Brano proposto
★ ★ ★ ★

Franco Costabile: l’eredità delle proprie radici – prima parte

Il percorso biografico e artistico di Franco Costabile, poeta di Sambiase (attuale quartiere di Lamezia Terme) è emblematico per illustrare la frequente lotta fra due opposti poli che spesso tormentavano e caratterizzavano l’artista e l’intellettuale del Sud Italia nel Novecento: una profonda consapevolezza e importanza delle proprie radici culturali, umane e affettive, e contemporaneamente, una lotta interiore e una fuga da realtà spesso misere e degradanti.

Egli è stato uno dei maggiori poeti calabresi, amico e allievo di Giuseppe Ungaretti; eppure la sua figura è quasi sconosciuta, oggi, al di fuori della Calabria, nel nostro Paese: come spesso accade, anche per il poeta lametino ci sono più studi all’estero che in Italia.

★ ★ ★ ★

Dati mostrati
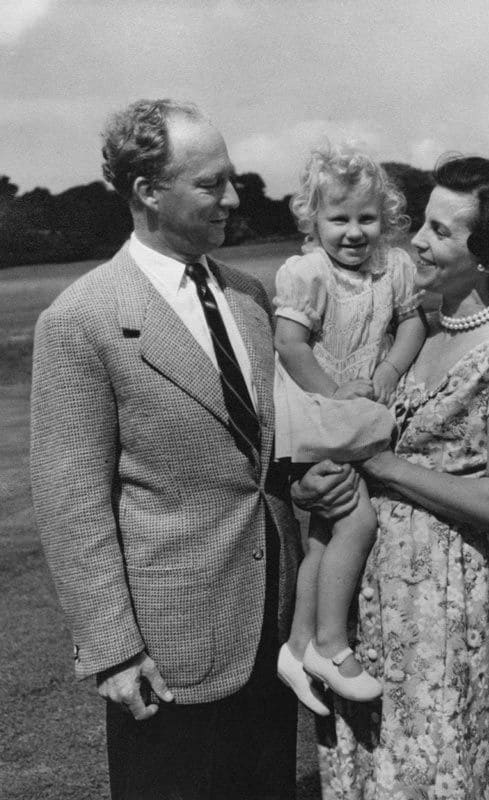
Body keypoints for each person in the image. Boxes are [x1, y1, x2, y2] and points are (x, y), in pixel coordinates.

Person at [29, 98, 355, 800]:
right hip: (167, 650)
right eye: (211, 183)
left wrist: (304, 480)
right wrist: (114, 651)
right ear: (147, 191)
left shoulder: (246, 297)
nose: (233, 199)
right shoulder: (80, 321)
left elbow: (262, 447)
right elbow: (70, 503)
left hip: (273, 628)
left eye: (230, 179)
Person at [294, 155, 489, 799]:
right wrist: (315, 485)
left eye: (440, 231)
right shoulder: (411, 333)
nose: (417, 242)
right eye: (423, 225)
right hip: (362, 594)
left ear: (485, 255)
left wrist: (381, 465)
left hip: (440, 601)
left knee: (436, 773)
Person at [274, 141, 426, 713]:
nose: (354, 232)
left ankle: (296, 646)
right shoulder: (308, 273)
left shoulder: (395, 267)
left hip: (362, 409)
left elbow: (411, 326)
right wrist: (335, 394)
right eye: (339, 219)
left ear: (385, 220)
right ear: (314, 221)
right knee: (356, 521)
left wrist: (386, 371)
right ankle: (332, 646)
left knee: (325, 533)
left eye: (367, 218)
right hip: (317, 414)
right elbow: (289, 345)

★ ★ ★ ★

Descrizione del compito
Secondo il brano proposto, di quale poeta Franco Costabile fu amico e allievo? I dati non hanno alcun ruolo in questo esercizio.

Soluzione proposta
Di Giuseppe Ungaretti.